◆ **Texto fuente**
Jaime Nicolau
Manos agrietadas. La tez oscurecida por el sol. Piel dura. Carácter inmortal. En su casa amanece mucho más temprano. El campo espera fiel a la cita diaria al salir el sol. Así es el despertar en millones de hogares españoles. Esos en los que vive un amigo agricultor. Una palabra que debíamos enmarcar para que, cuando pase todo esto, jamás nos olvidemos de ellos y los situemos en el lugar que merecen. Ese del que nunca debieron bajar. Su carácter introvertido, fruto de las horas en la soledad de la viña, el naranjo o el cereal, les hará ruborizarse con el aplauso desde nuestros balcones. Bello gesto, pero el respaldo debe ser de otra manera.

◆ **Material proporcionado**
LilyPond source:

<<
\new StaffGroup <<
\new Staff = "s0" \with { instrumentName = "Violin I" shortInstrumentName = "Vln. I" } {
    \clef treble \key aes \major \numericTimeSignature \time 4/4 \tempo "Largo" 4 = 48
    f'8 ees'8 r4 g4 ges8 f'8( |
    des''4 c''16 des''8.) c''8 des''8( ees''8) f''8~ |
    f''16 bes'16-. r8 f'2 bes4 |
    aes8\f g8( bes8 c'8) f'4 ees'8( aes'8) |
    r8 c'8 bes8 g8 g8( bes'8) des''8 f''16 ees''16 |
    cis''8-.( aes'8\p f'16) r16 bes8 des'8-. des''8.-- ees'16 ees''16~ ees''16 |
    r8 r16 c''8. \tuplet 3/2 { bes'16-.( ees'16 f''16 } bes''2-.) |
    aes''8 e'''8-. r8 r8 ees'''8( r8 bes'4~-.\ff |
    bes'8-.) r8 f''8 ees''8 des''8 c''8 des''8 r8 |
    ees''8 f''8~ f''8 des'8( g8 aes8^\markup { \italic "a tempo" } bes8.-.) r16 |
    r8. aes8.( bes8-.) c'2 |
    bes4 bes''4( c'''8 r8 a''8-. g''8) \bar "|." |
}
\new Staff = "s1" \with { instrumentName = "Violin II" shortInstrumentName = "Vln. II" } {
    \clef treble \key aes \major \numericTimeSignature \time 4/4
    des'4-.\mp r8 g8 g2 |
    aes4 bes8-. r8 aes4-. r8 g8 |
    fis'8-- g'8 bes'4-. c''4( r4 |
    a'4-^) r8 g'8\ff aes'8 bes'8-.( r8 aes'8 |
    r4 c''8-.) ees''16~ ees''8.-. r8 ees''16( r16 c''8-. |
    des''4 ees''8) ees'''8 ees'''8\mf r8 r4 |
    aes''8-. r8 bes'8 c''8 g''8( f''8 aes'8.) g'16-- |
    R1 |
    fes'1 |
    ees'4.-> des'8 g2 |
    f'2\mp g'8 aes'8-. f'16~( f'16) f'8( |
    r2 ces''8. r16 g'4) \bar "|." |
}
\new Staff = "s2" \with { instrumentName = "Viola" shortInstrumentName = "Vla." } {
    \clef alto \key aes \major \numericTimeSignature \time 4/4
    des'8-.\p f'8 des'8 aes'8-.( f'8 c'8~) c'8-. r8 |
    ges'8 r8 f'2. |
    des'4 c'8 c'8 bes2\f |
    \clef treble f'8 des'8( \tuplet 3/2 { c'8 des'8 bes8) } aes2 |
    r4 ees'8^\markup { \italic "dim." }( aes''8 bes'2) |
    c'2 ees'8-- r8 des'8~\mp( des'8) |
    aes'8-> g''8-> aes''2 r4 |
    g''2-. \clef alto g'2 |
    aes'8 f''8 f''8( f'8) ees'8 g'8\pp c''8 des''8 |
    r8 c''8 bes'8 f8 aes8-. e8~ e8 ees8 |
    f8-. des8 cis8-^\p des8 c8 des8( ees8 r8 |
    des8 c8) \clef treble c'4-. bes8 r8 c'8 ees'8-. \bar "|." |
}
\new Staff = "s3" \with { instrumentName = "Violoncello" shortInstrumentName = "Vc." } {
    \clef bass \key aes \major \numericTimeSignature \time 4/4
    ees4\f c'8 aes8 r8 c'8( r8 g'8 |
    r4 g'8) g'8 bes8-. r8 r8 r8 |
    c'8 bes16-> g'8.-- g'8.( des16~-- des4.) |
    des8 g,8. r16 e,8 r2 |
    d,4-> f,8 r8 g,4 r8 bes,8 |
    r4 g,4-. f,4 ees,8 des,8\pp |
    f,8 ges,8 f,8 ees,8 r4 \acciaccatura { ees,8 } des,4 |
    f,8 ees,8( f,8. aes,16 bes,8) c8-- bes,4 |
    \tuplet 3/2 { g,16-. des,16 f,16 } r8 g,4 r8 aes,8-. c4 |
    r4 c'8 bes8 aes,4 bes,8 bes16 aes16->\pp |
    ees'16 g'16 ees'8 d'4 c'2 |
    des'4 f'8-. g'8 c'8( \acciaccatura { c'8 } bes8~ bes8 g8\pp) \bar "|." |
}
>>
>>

◆ **Lista de tareas**
[a] Según el texto sobre los agricultores, ¿de qué es fruto su carácter introvertido?
[b] Enumera los rasgos del agricultor que aparecen en las frases breves con que empieza el texto sobre los agricultores.
Responde solo con la información del texto.

◆ **Respuestas numeradas**
[a] De las horas en la soledad de la viña, el naranjo o el cereal.

[b]
- Manos agrietadas
- La tez oscurecida por el sol
- Piel dura
- Carácter inmortal